Дебби из всех синих бикини выбрала самое крошечное.
— Пикарди-Хаус с дороги не видно, так что об отбытии и прибытии никому ничего неизвестно.
— У нас с Гарри то же самое, — ответила ей Зоула. — Мы приняли меры.
Я согласно кивнул.
— А о моем существовании они вообще не знают, — сказал Долтон. — Во всяком случае, я на это надеюсь.
— Ты кому-нибудь говорила, что собираешься на Ямайку, Дебби?
Она свирепо на меня посмотрела.
— Разумеется, нет! Что я, идиотка?
И добавила:
— Только дяде Роберту. Разругались мы вдрызг.
Он считает тебя мошенником, захотевшим получить мои денежки.
Вот оно что! Дядя Роберт…
Дебби охнула.
— Что ты можешь рассказать нам о своем дяде Роберте? — спросила ее Зоула.
Дебби махнула рукой:
— Я понимаю, к чему вы клоните, но все это глупости. С какой стати дядя Роберт стал бы трепаться? Откуда ему вообще знать этих людей?
— Все равно расскажи, — продолжала осторожно давить Зоула. — О своем дяде. Например, как у них складывались отношения с твоим отцом?
Дебби сделала несчастное лицо. Ее голос звучал теперь как-то подавленно.
— Каждый приезд дяди Роберта заканчивался ссорой. Я не должна была это слышать, но я слышала и знаю, о чем они ругались.
— Вам долить?
Из темноты возник служащий с чем-то вроде длинной рыболовной сети в руках. Мы отрицательно покачали головами, и он исчез в темноте, словно корабль ночью.
— Речь шла о деньгах, — продолжила Дебби. — Дядя Роберт держал лошадей. Он все время выставлял их на скачках, все время ставил на них деньги, все время проигрывал и все время попадал в переделки.
Я предполагаю, что папа то и дело выплачивал за него залог. Из моих денег. Или, — добавила она, — из денег, которые должны были стать моими.
— Значит, твой дядя — идиот. Вот и все, — сказала Зоула.
Я не знал, как перейти к следующему пункту. К вопросу о наследстве.
— Полагаю, Пикарди-Хаус завещан вам? — спокойно спросил Долтон.
— Скорее всего. А что?
Я почувствовал себя эдаким чурбаном.
— Дебби, а если ты попадешь под автобус, кому перейдет собственность?
— Какая чушь!
Я ждал. Наконец Дебби произнесла:
— Разумеется, дяде Роберту. У папы не было других братьев или сестер.
И она заплакала.
— Мы устали, у нас сбиты биоритмы и все такое, — сказал Долтон. — Я иду спать. А ты, Дебби?

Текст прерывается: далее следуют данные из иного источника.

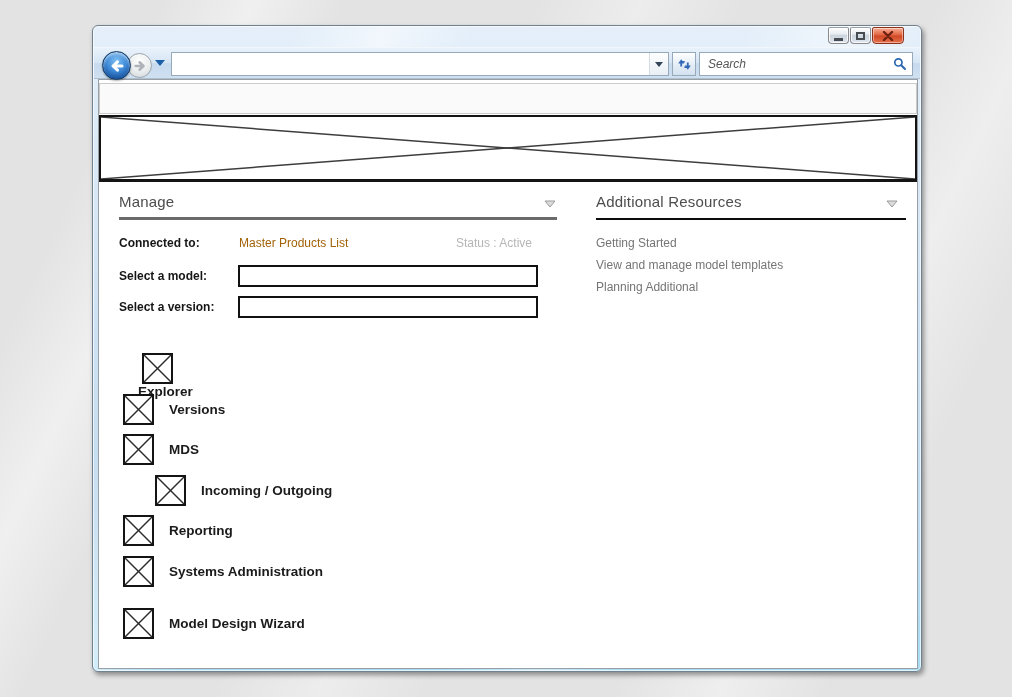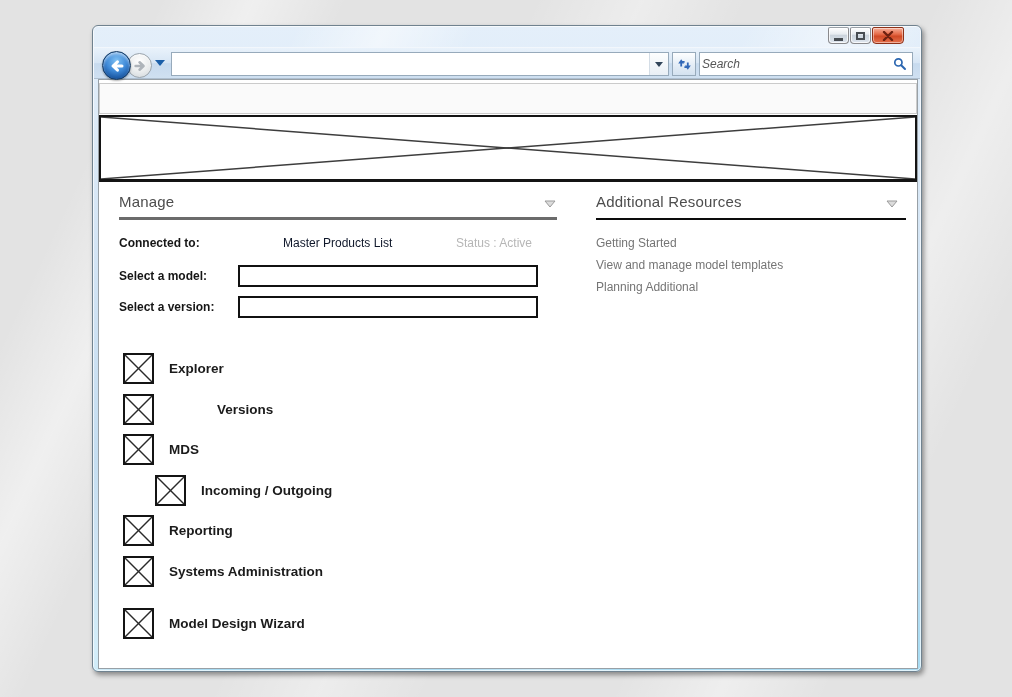"Search" .search-input { padding: 0 2px -> 0 8px }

Дебби, обливаясь слезами, кивнула. Когда они ушли, Зоула на меня накинулась:
— Ты что, не понимаешь? Дядя Роберт, возможно, ее единственная родня! А ты тут рассуждаешь о том, что он может захватить икону или вообще угробить собственную племянницу!

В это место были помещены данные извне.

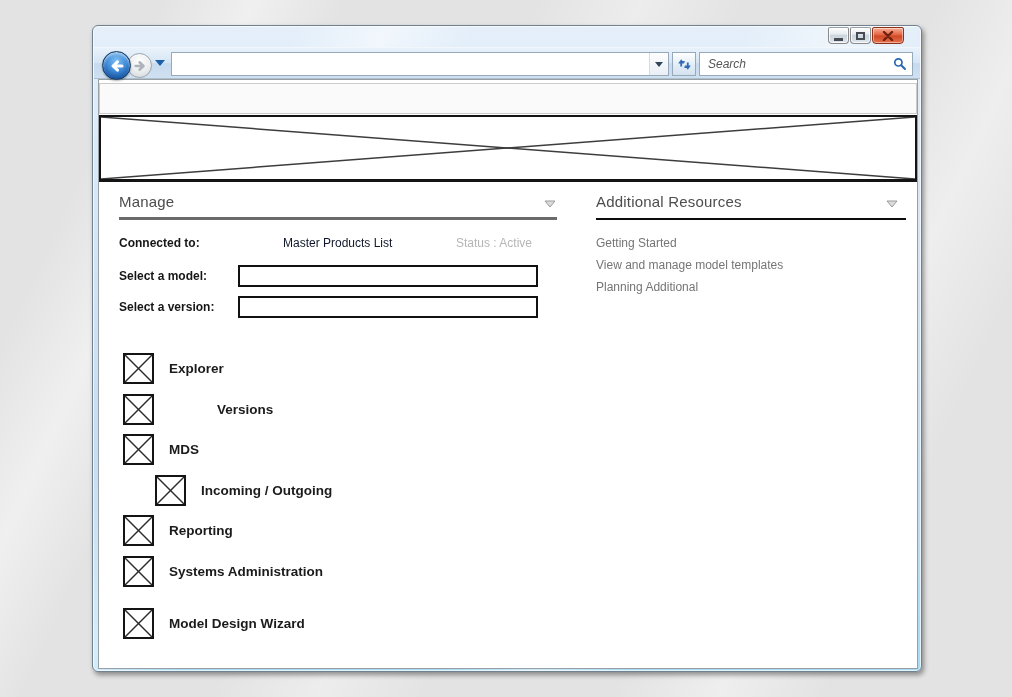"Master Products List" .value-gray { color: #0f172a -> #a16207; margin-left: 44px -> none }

— Тогда почему он ведет себя так враждебно? Я что, единственный из присутствующих, кто не утратил чувства реальности?
— Чувство? Она — ребенок, оставшийся без отца! А ты, Гарри Блейк, самый бесчувственный идиот из всех встреченных мною идиотов!
«Георг Третий, милостью Божией Соединенного Королевства Великобритании и Ирландии король и защитник веры.

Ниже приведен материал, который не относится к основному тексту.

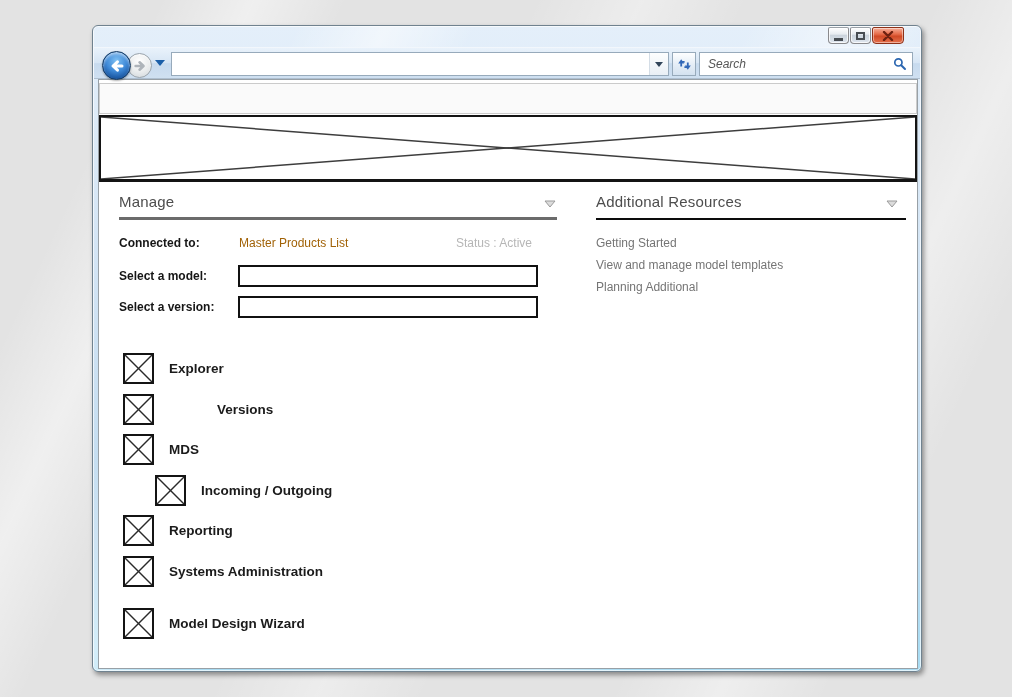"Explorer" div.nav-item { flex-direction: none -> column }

Верным и любезным моему сердцу Патрику Смиту и Уильяму Фарреллу, эсквайрам, да будет известно, что мы учреждаем, одобряем и назначаем — и настоящим объявляется, что мы учреждаем, одобряем и назначаем, — каждого или любого из них исполнить обязательство, данное Томасу Хиггинсу и Уильяму Миддлтону, джентльменам, в том, что они, справедливо и не кривя сердцем, со всей рассудительностью и по совести, учтя и оценив все личное движимое имущество, права и кредиты Эдварда Сент-Клера, проживавшего в Трилони, землевладельца, врачевателя и хирурга, ныне усопшего…»
Следуют подписи, и потом:
«… от имени его светлости Уильяма, герцога Глостерского, главнокомандующего и правителя вышеупомянутого острова и главы Йаго-де-ла-Вега.
Писано в 1815 году anno Domini[15], ноября 11-го, на 56-й год нашего правления.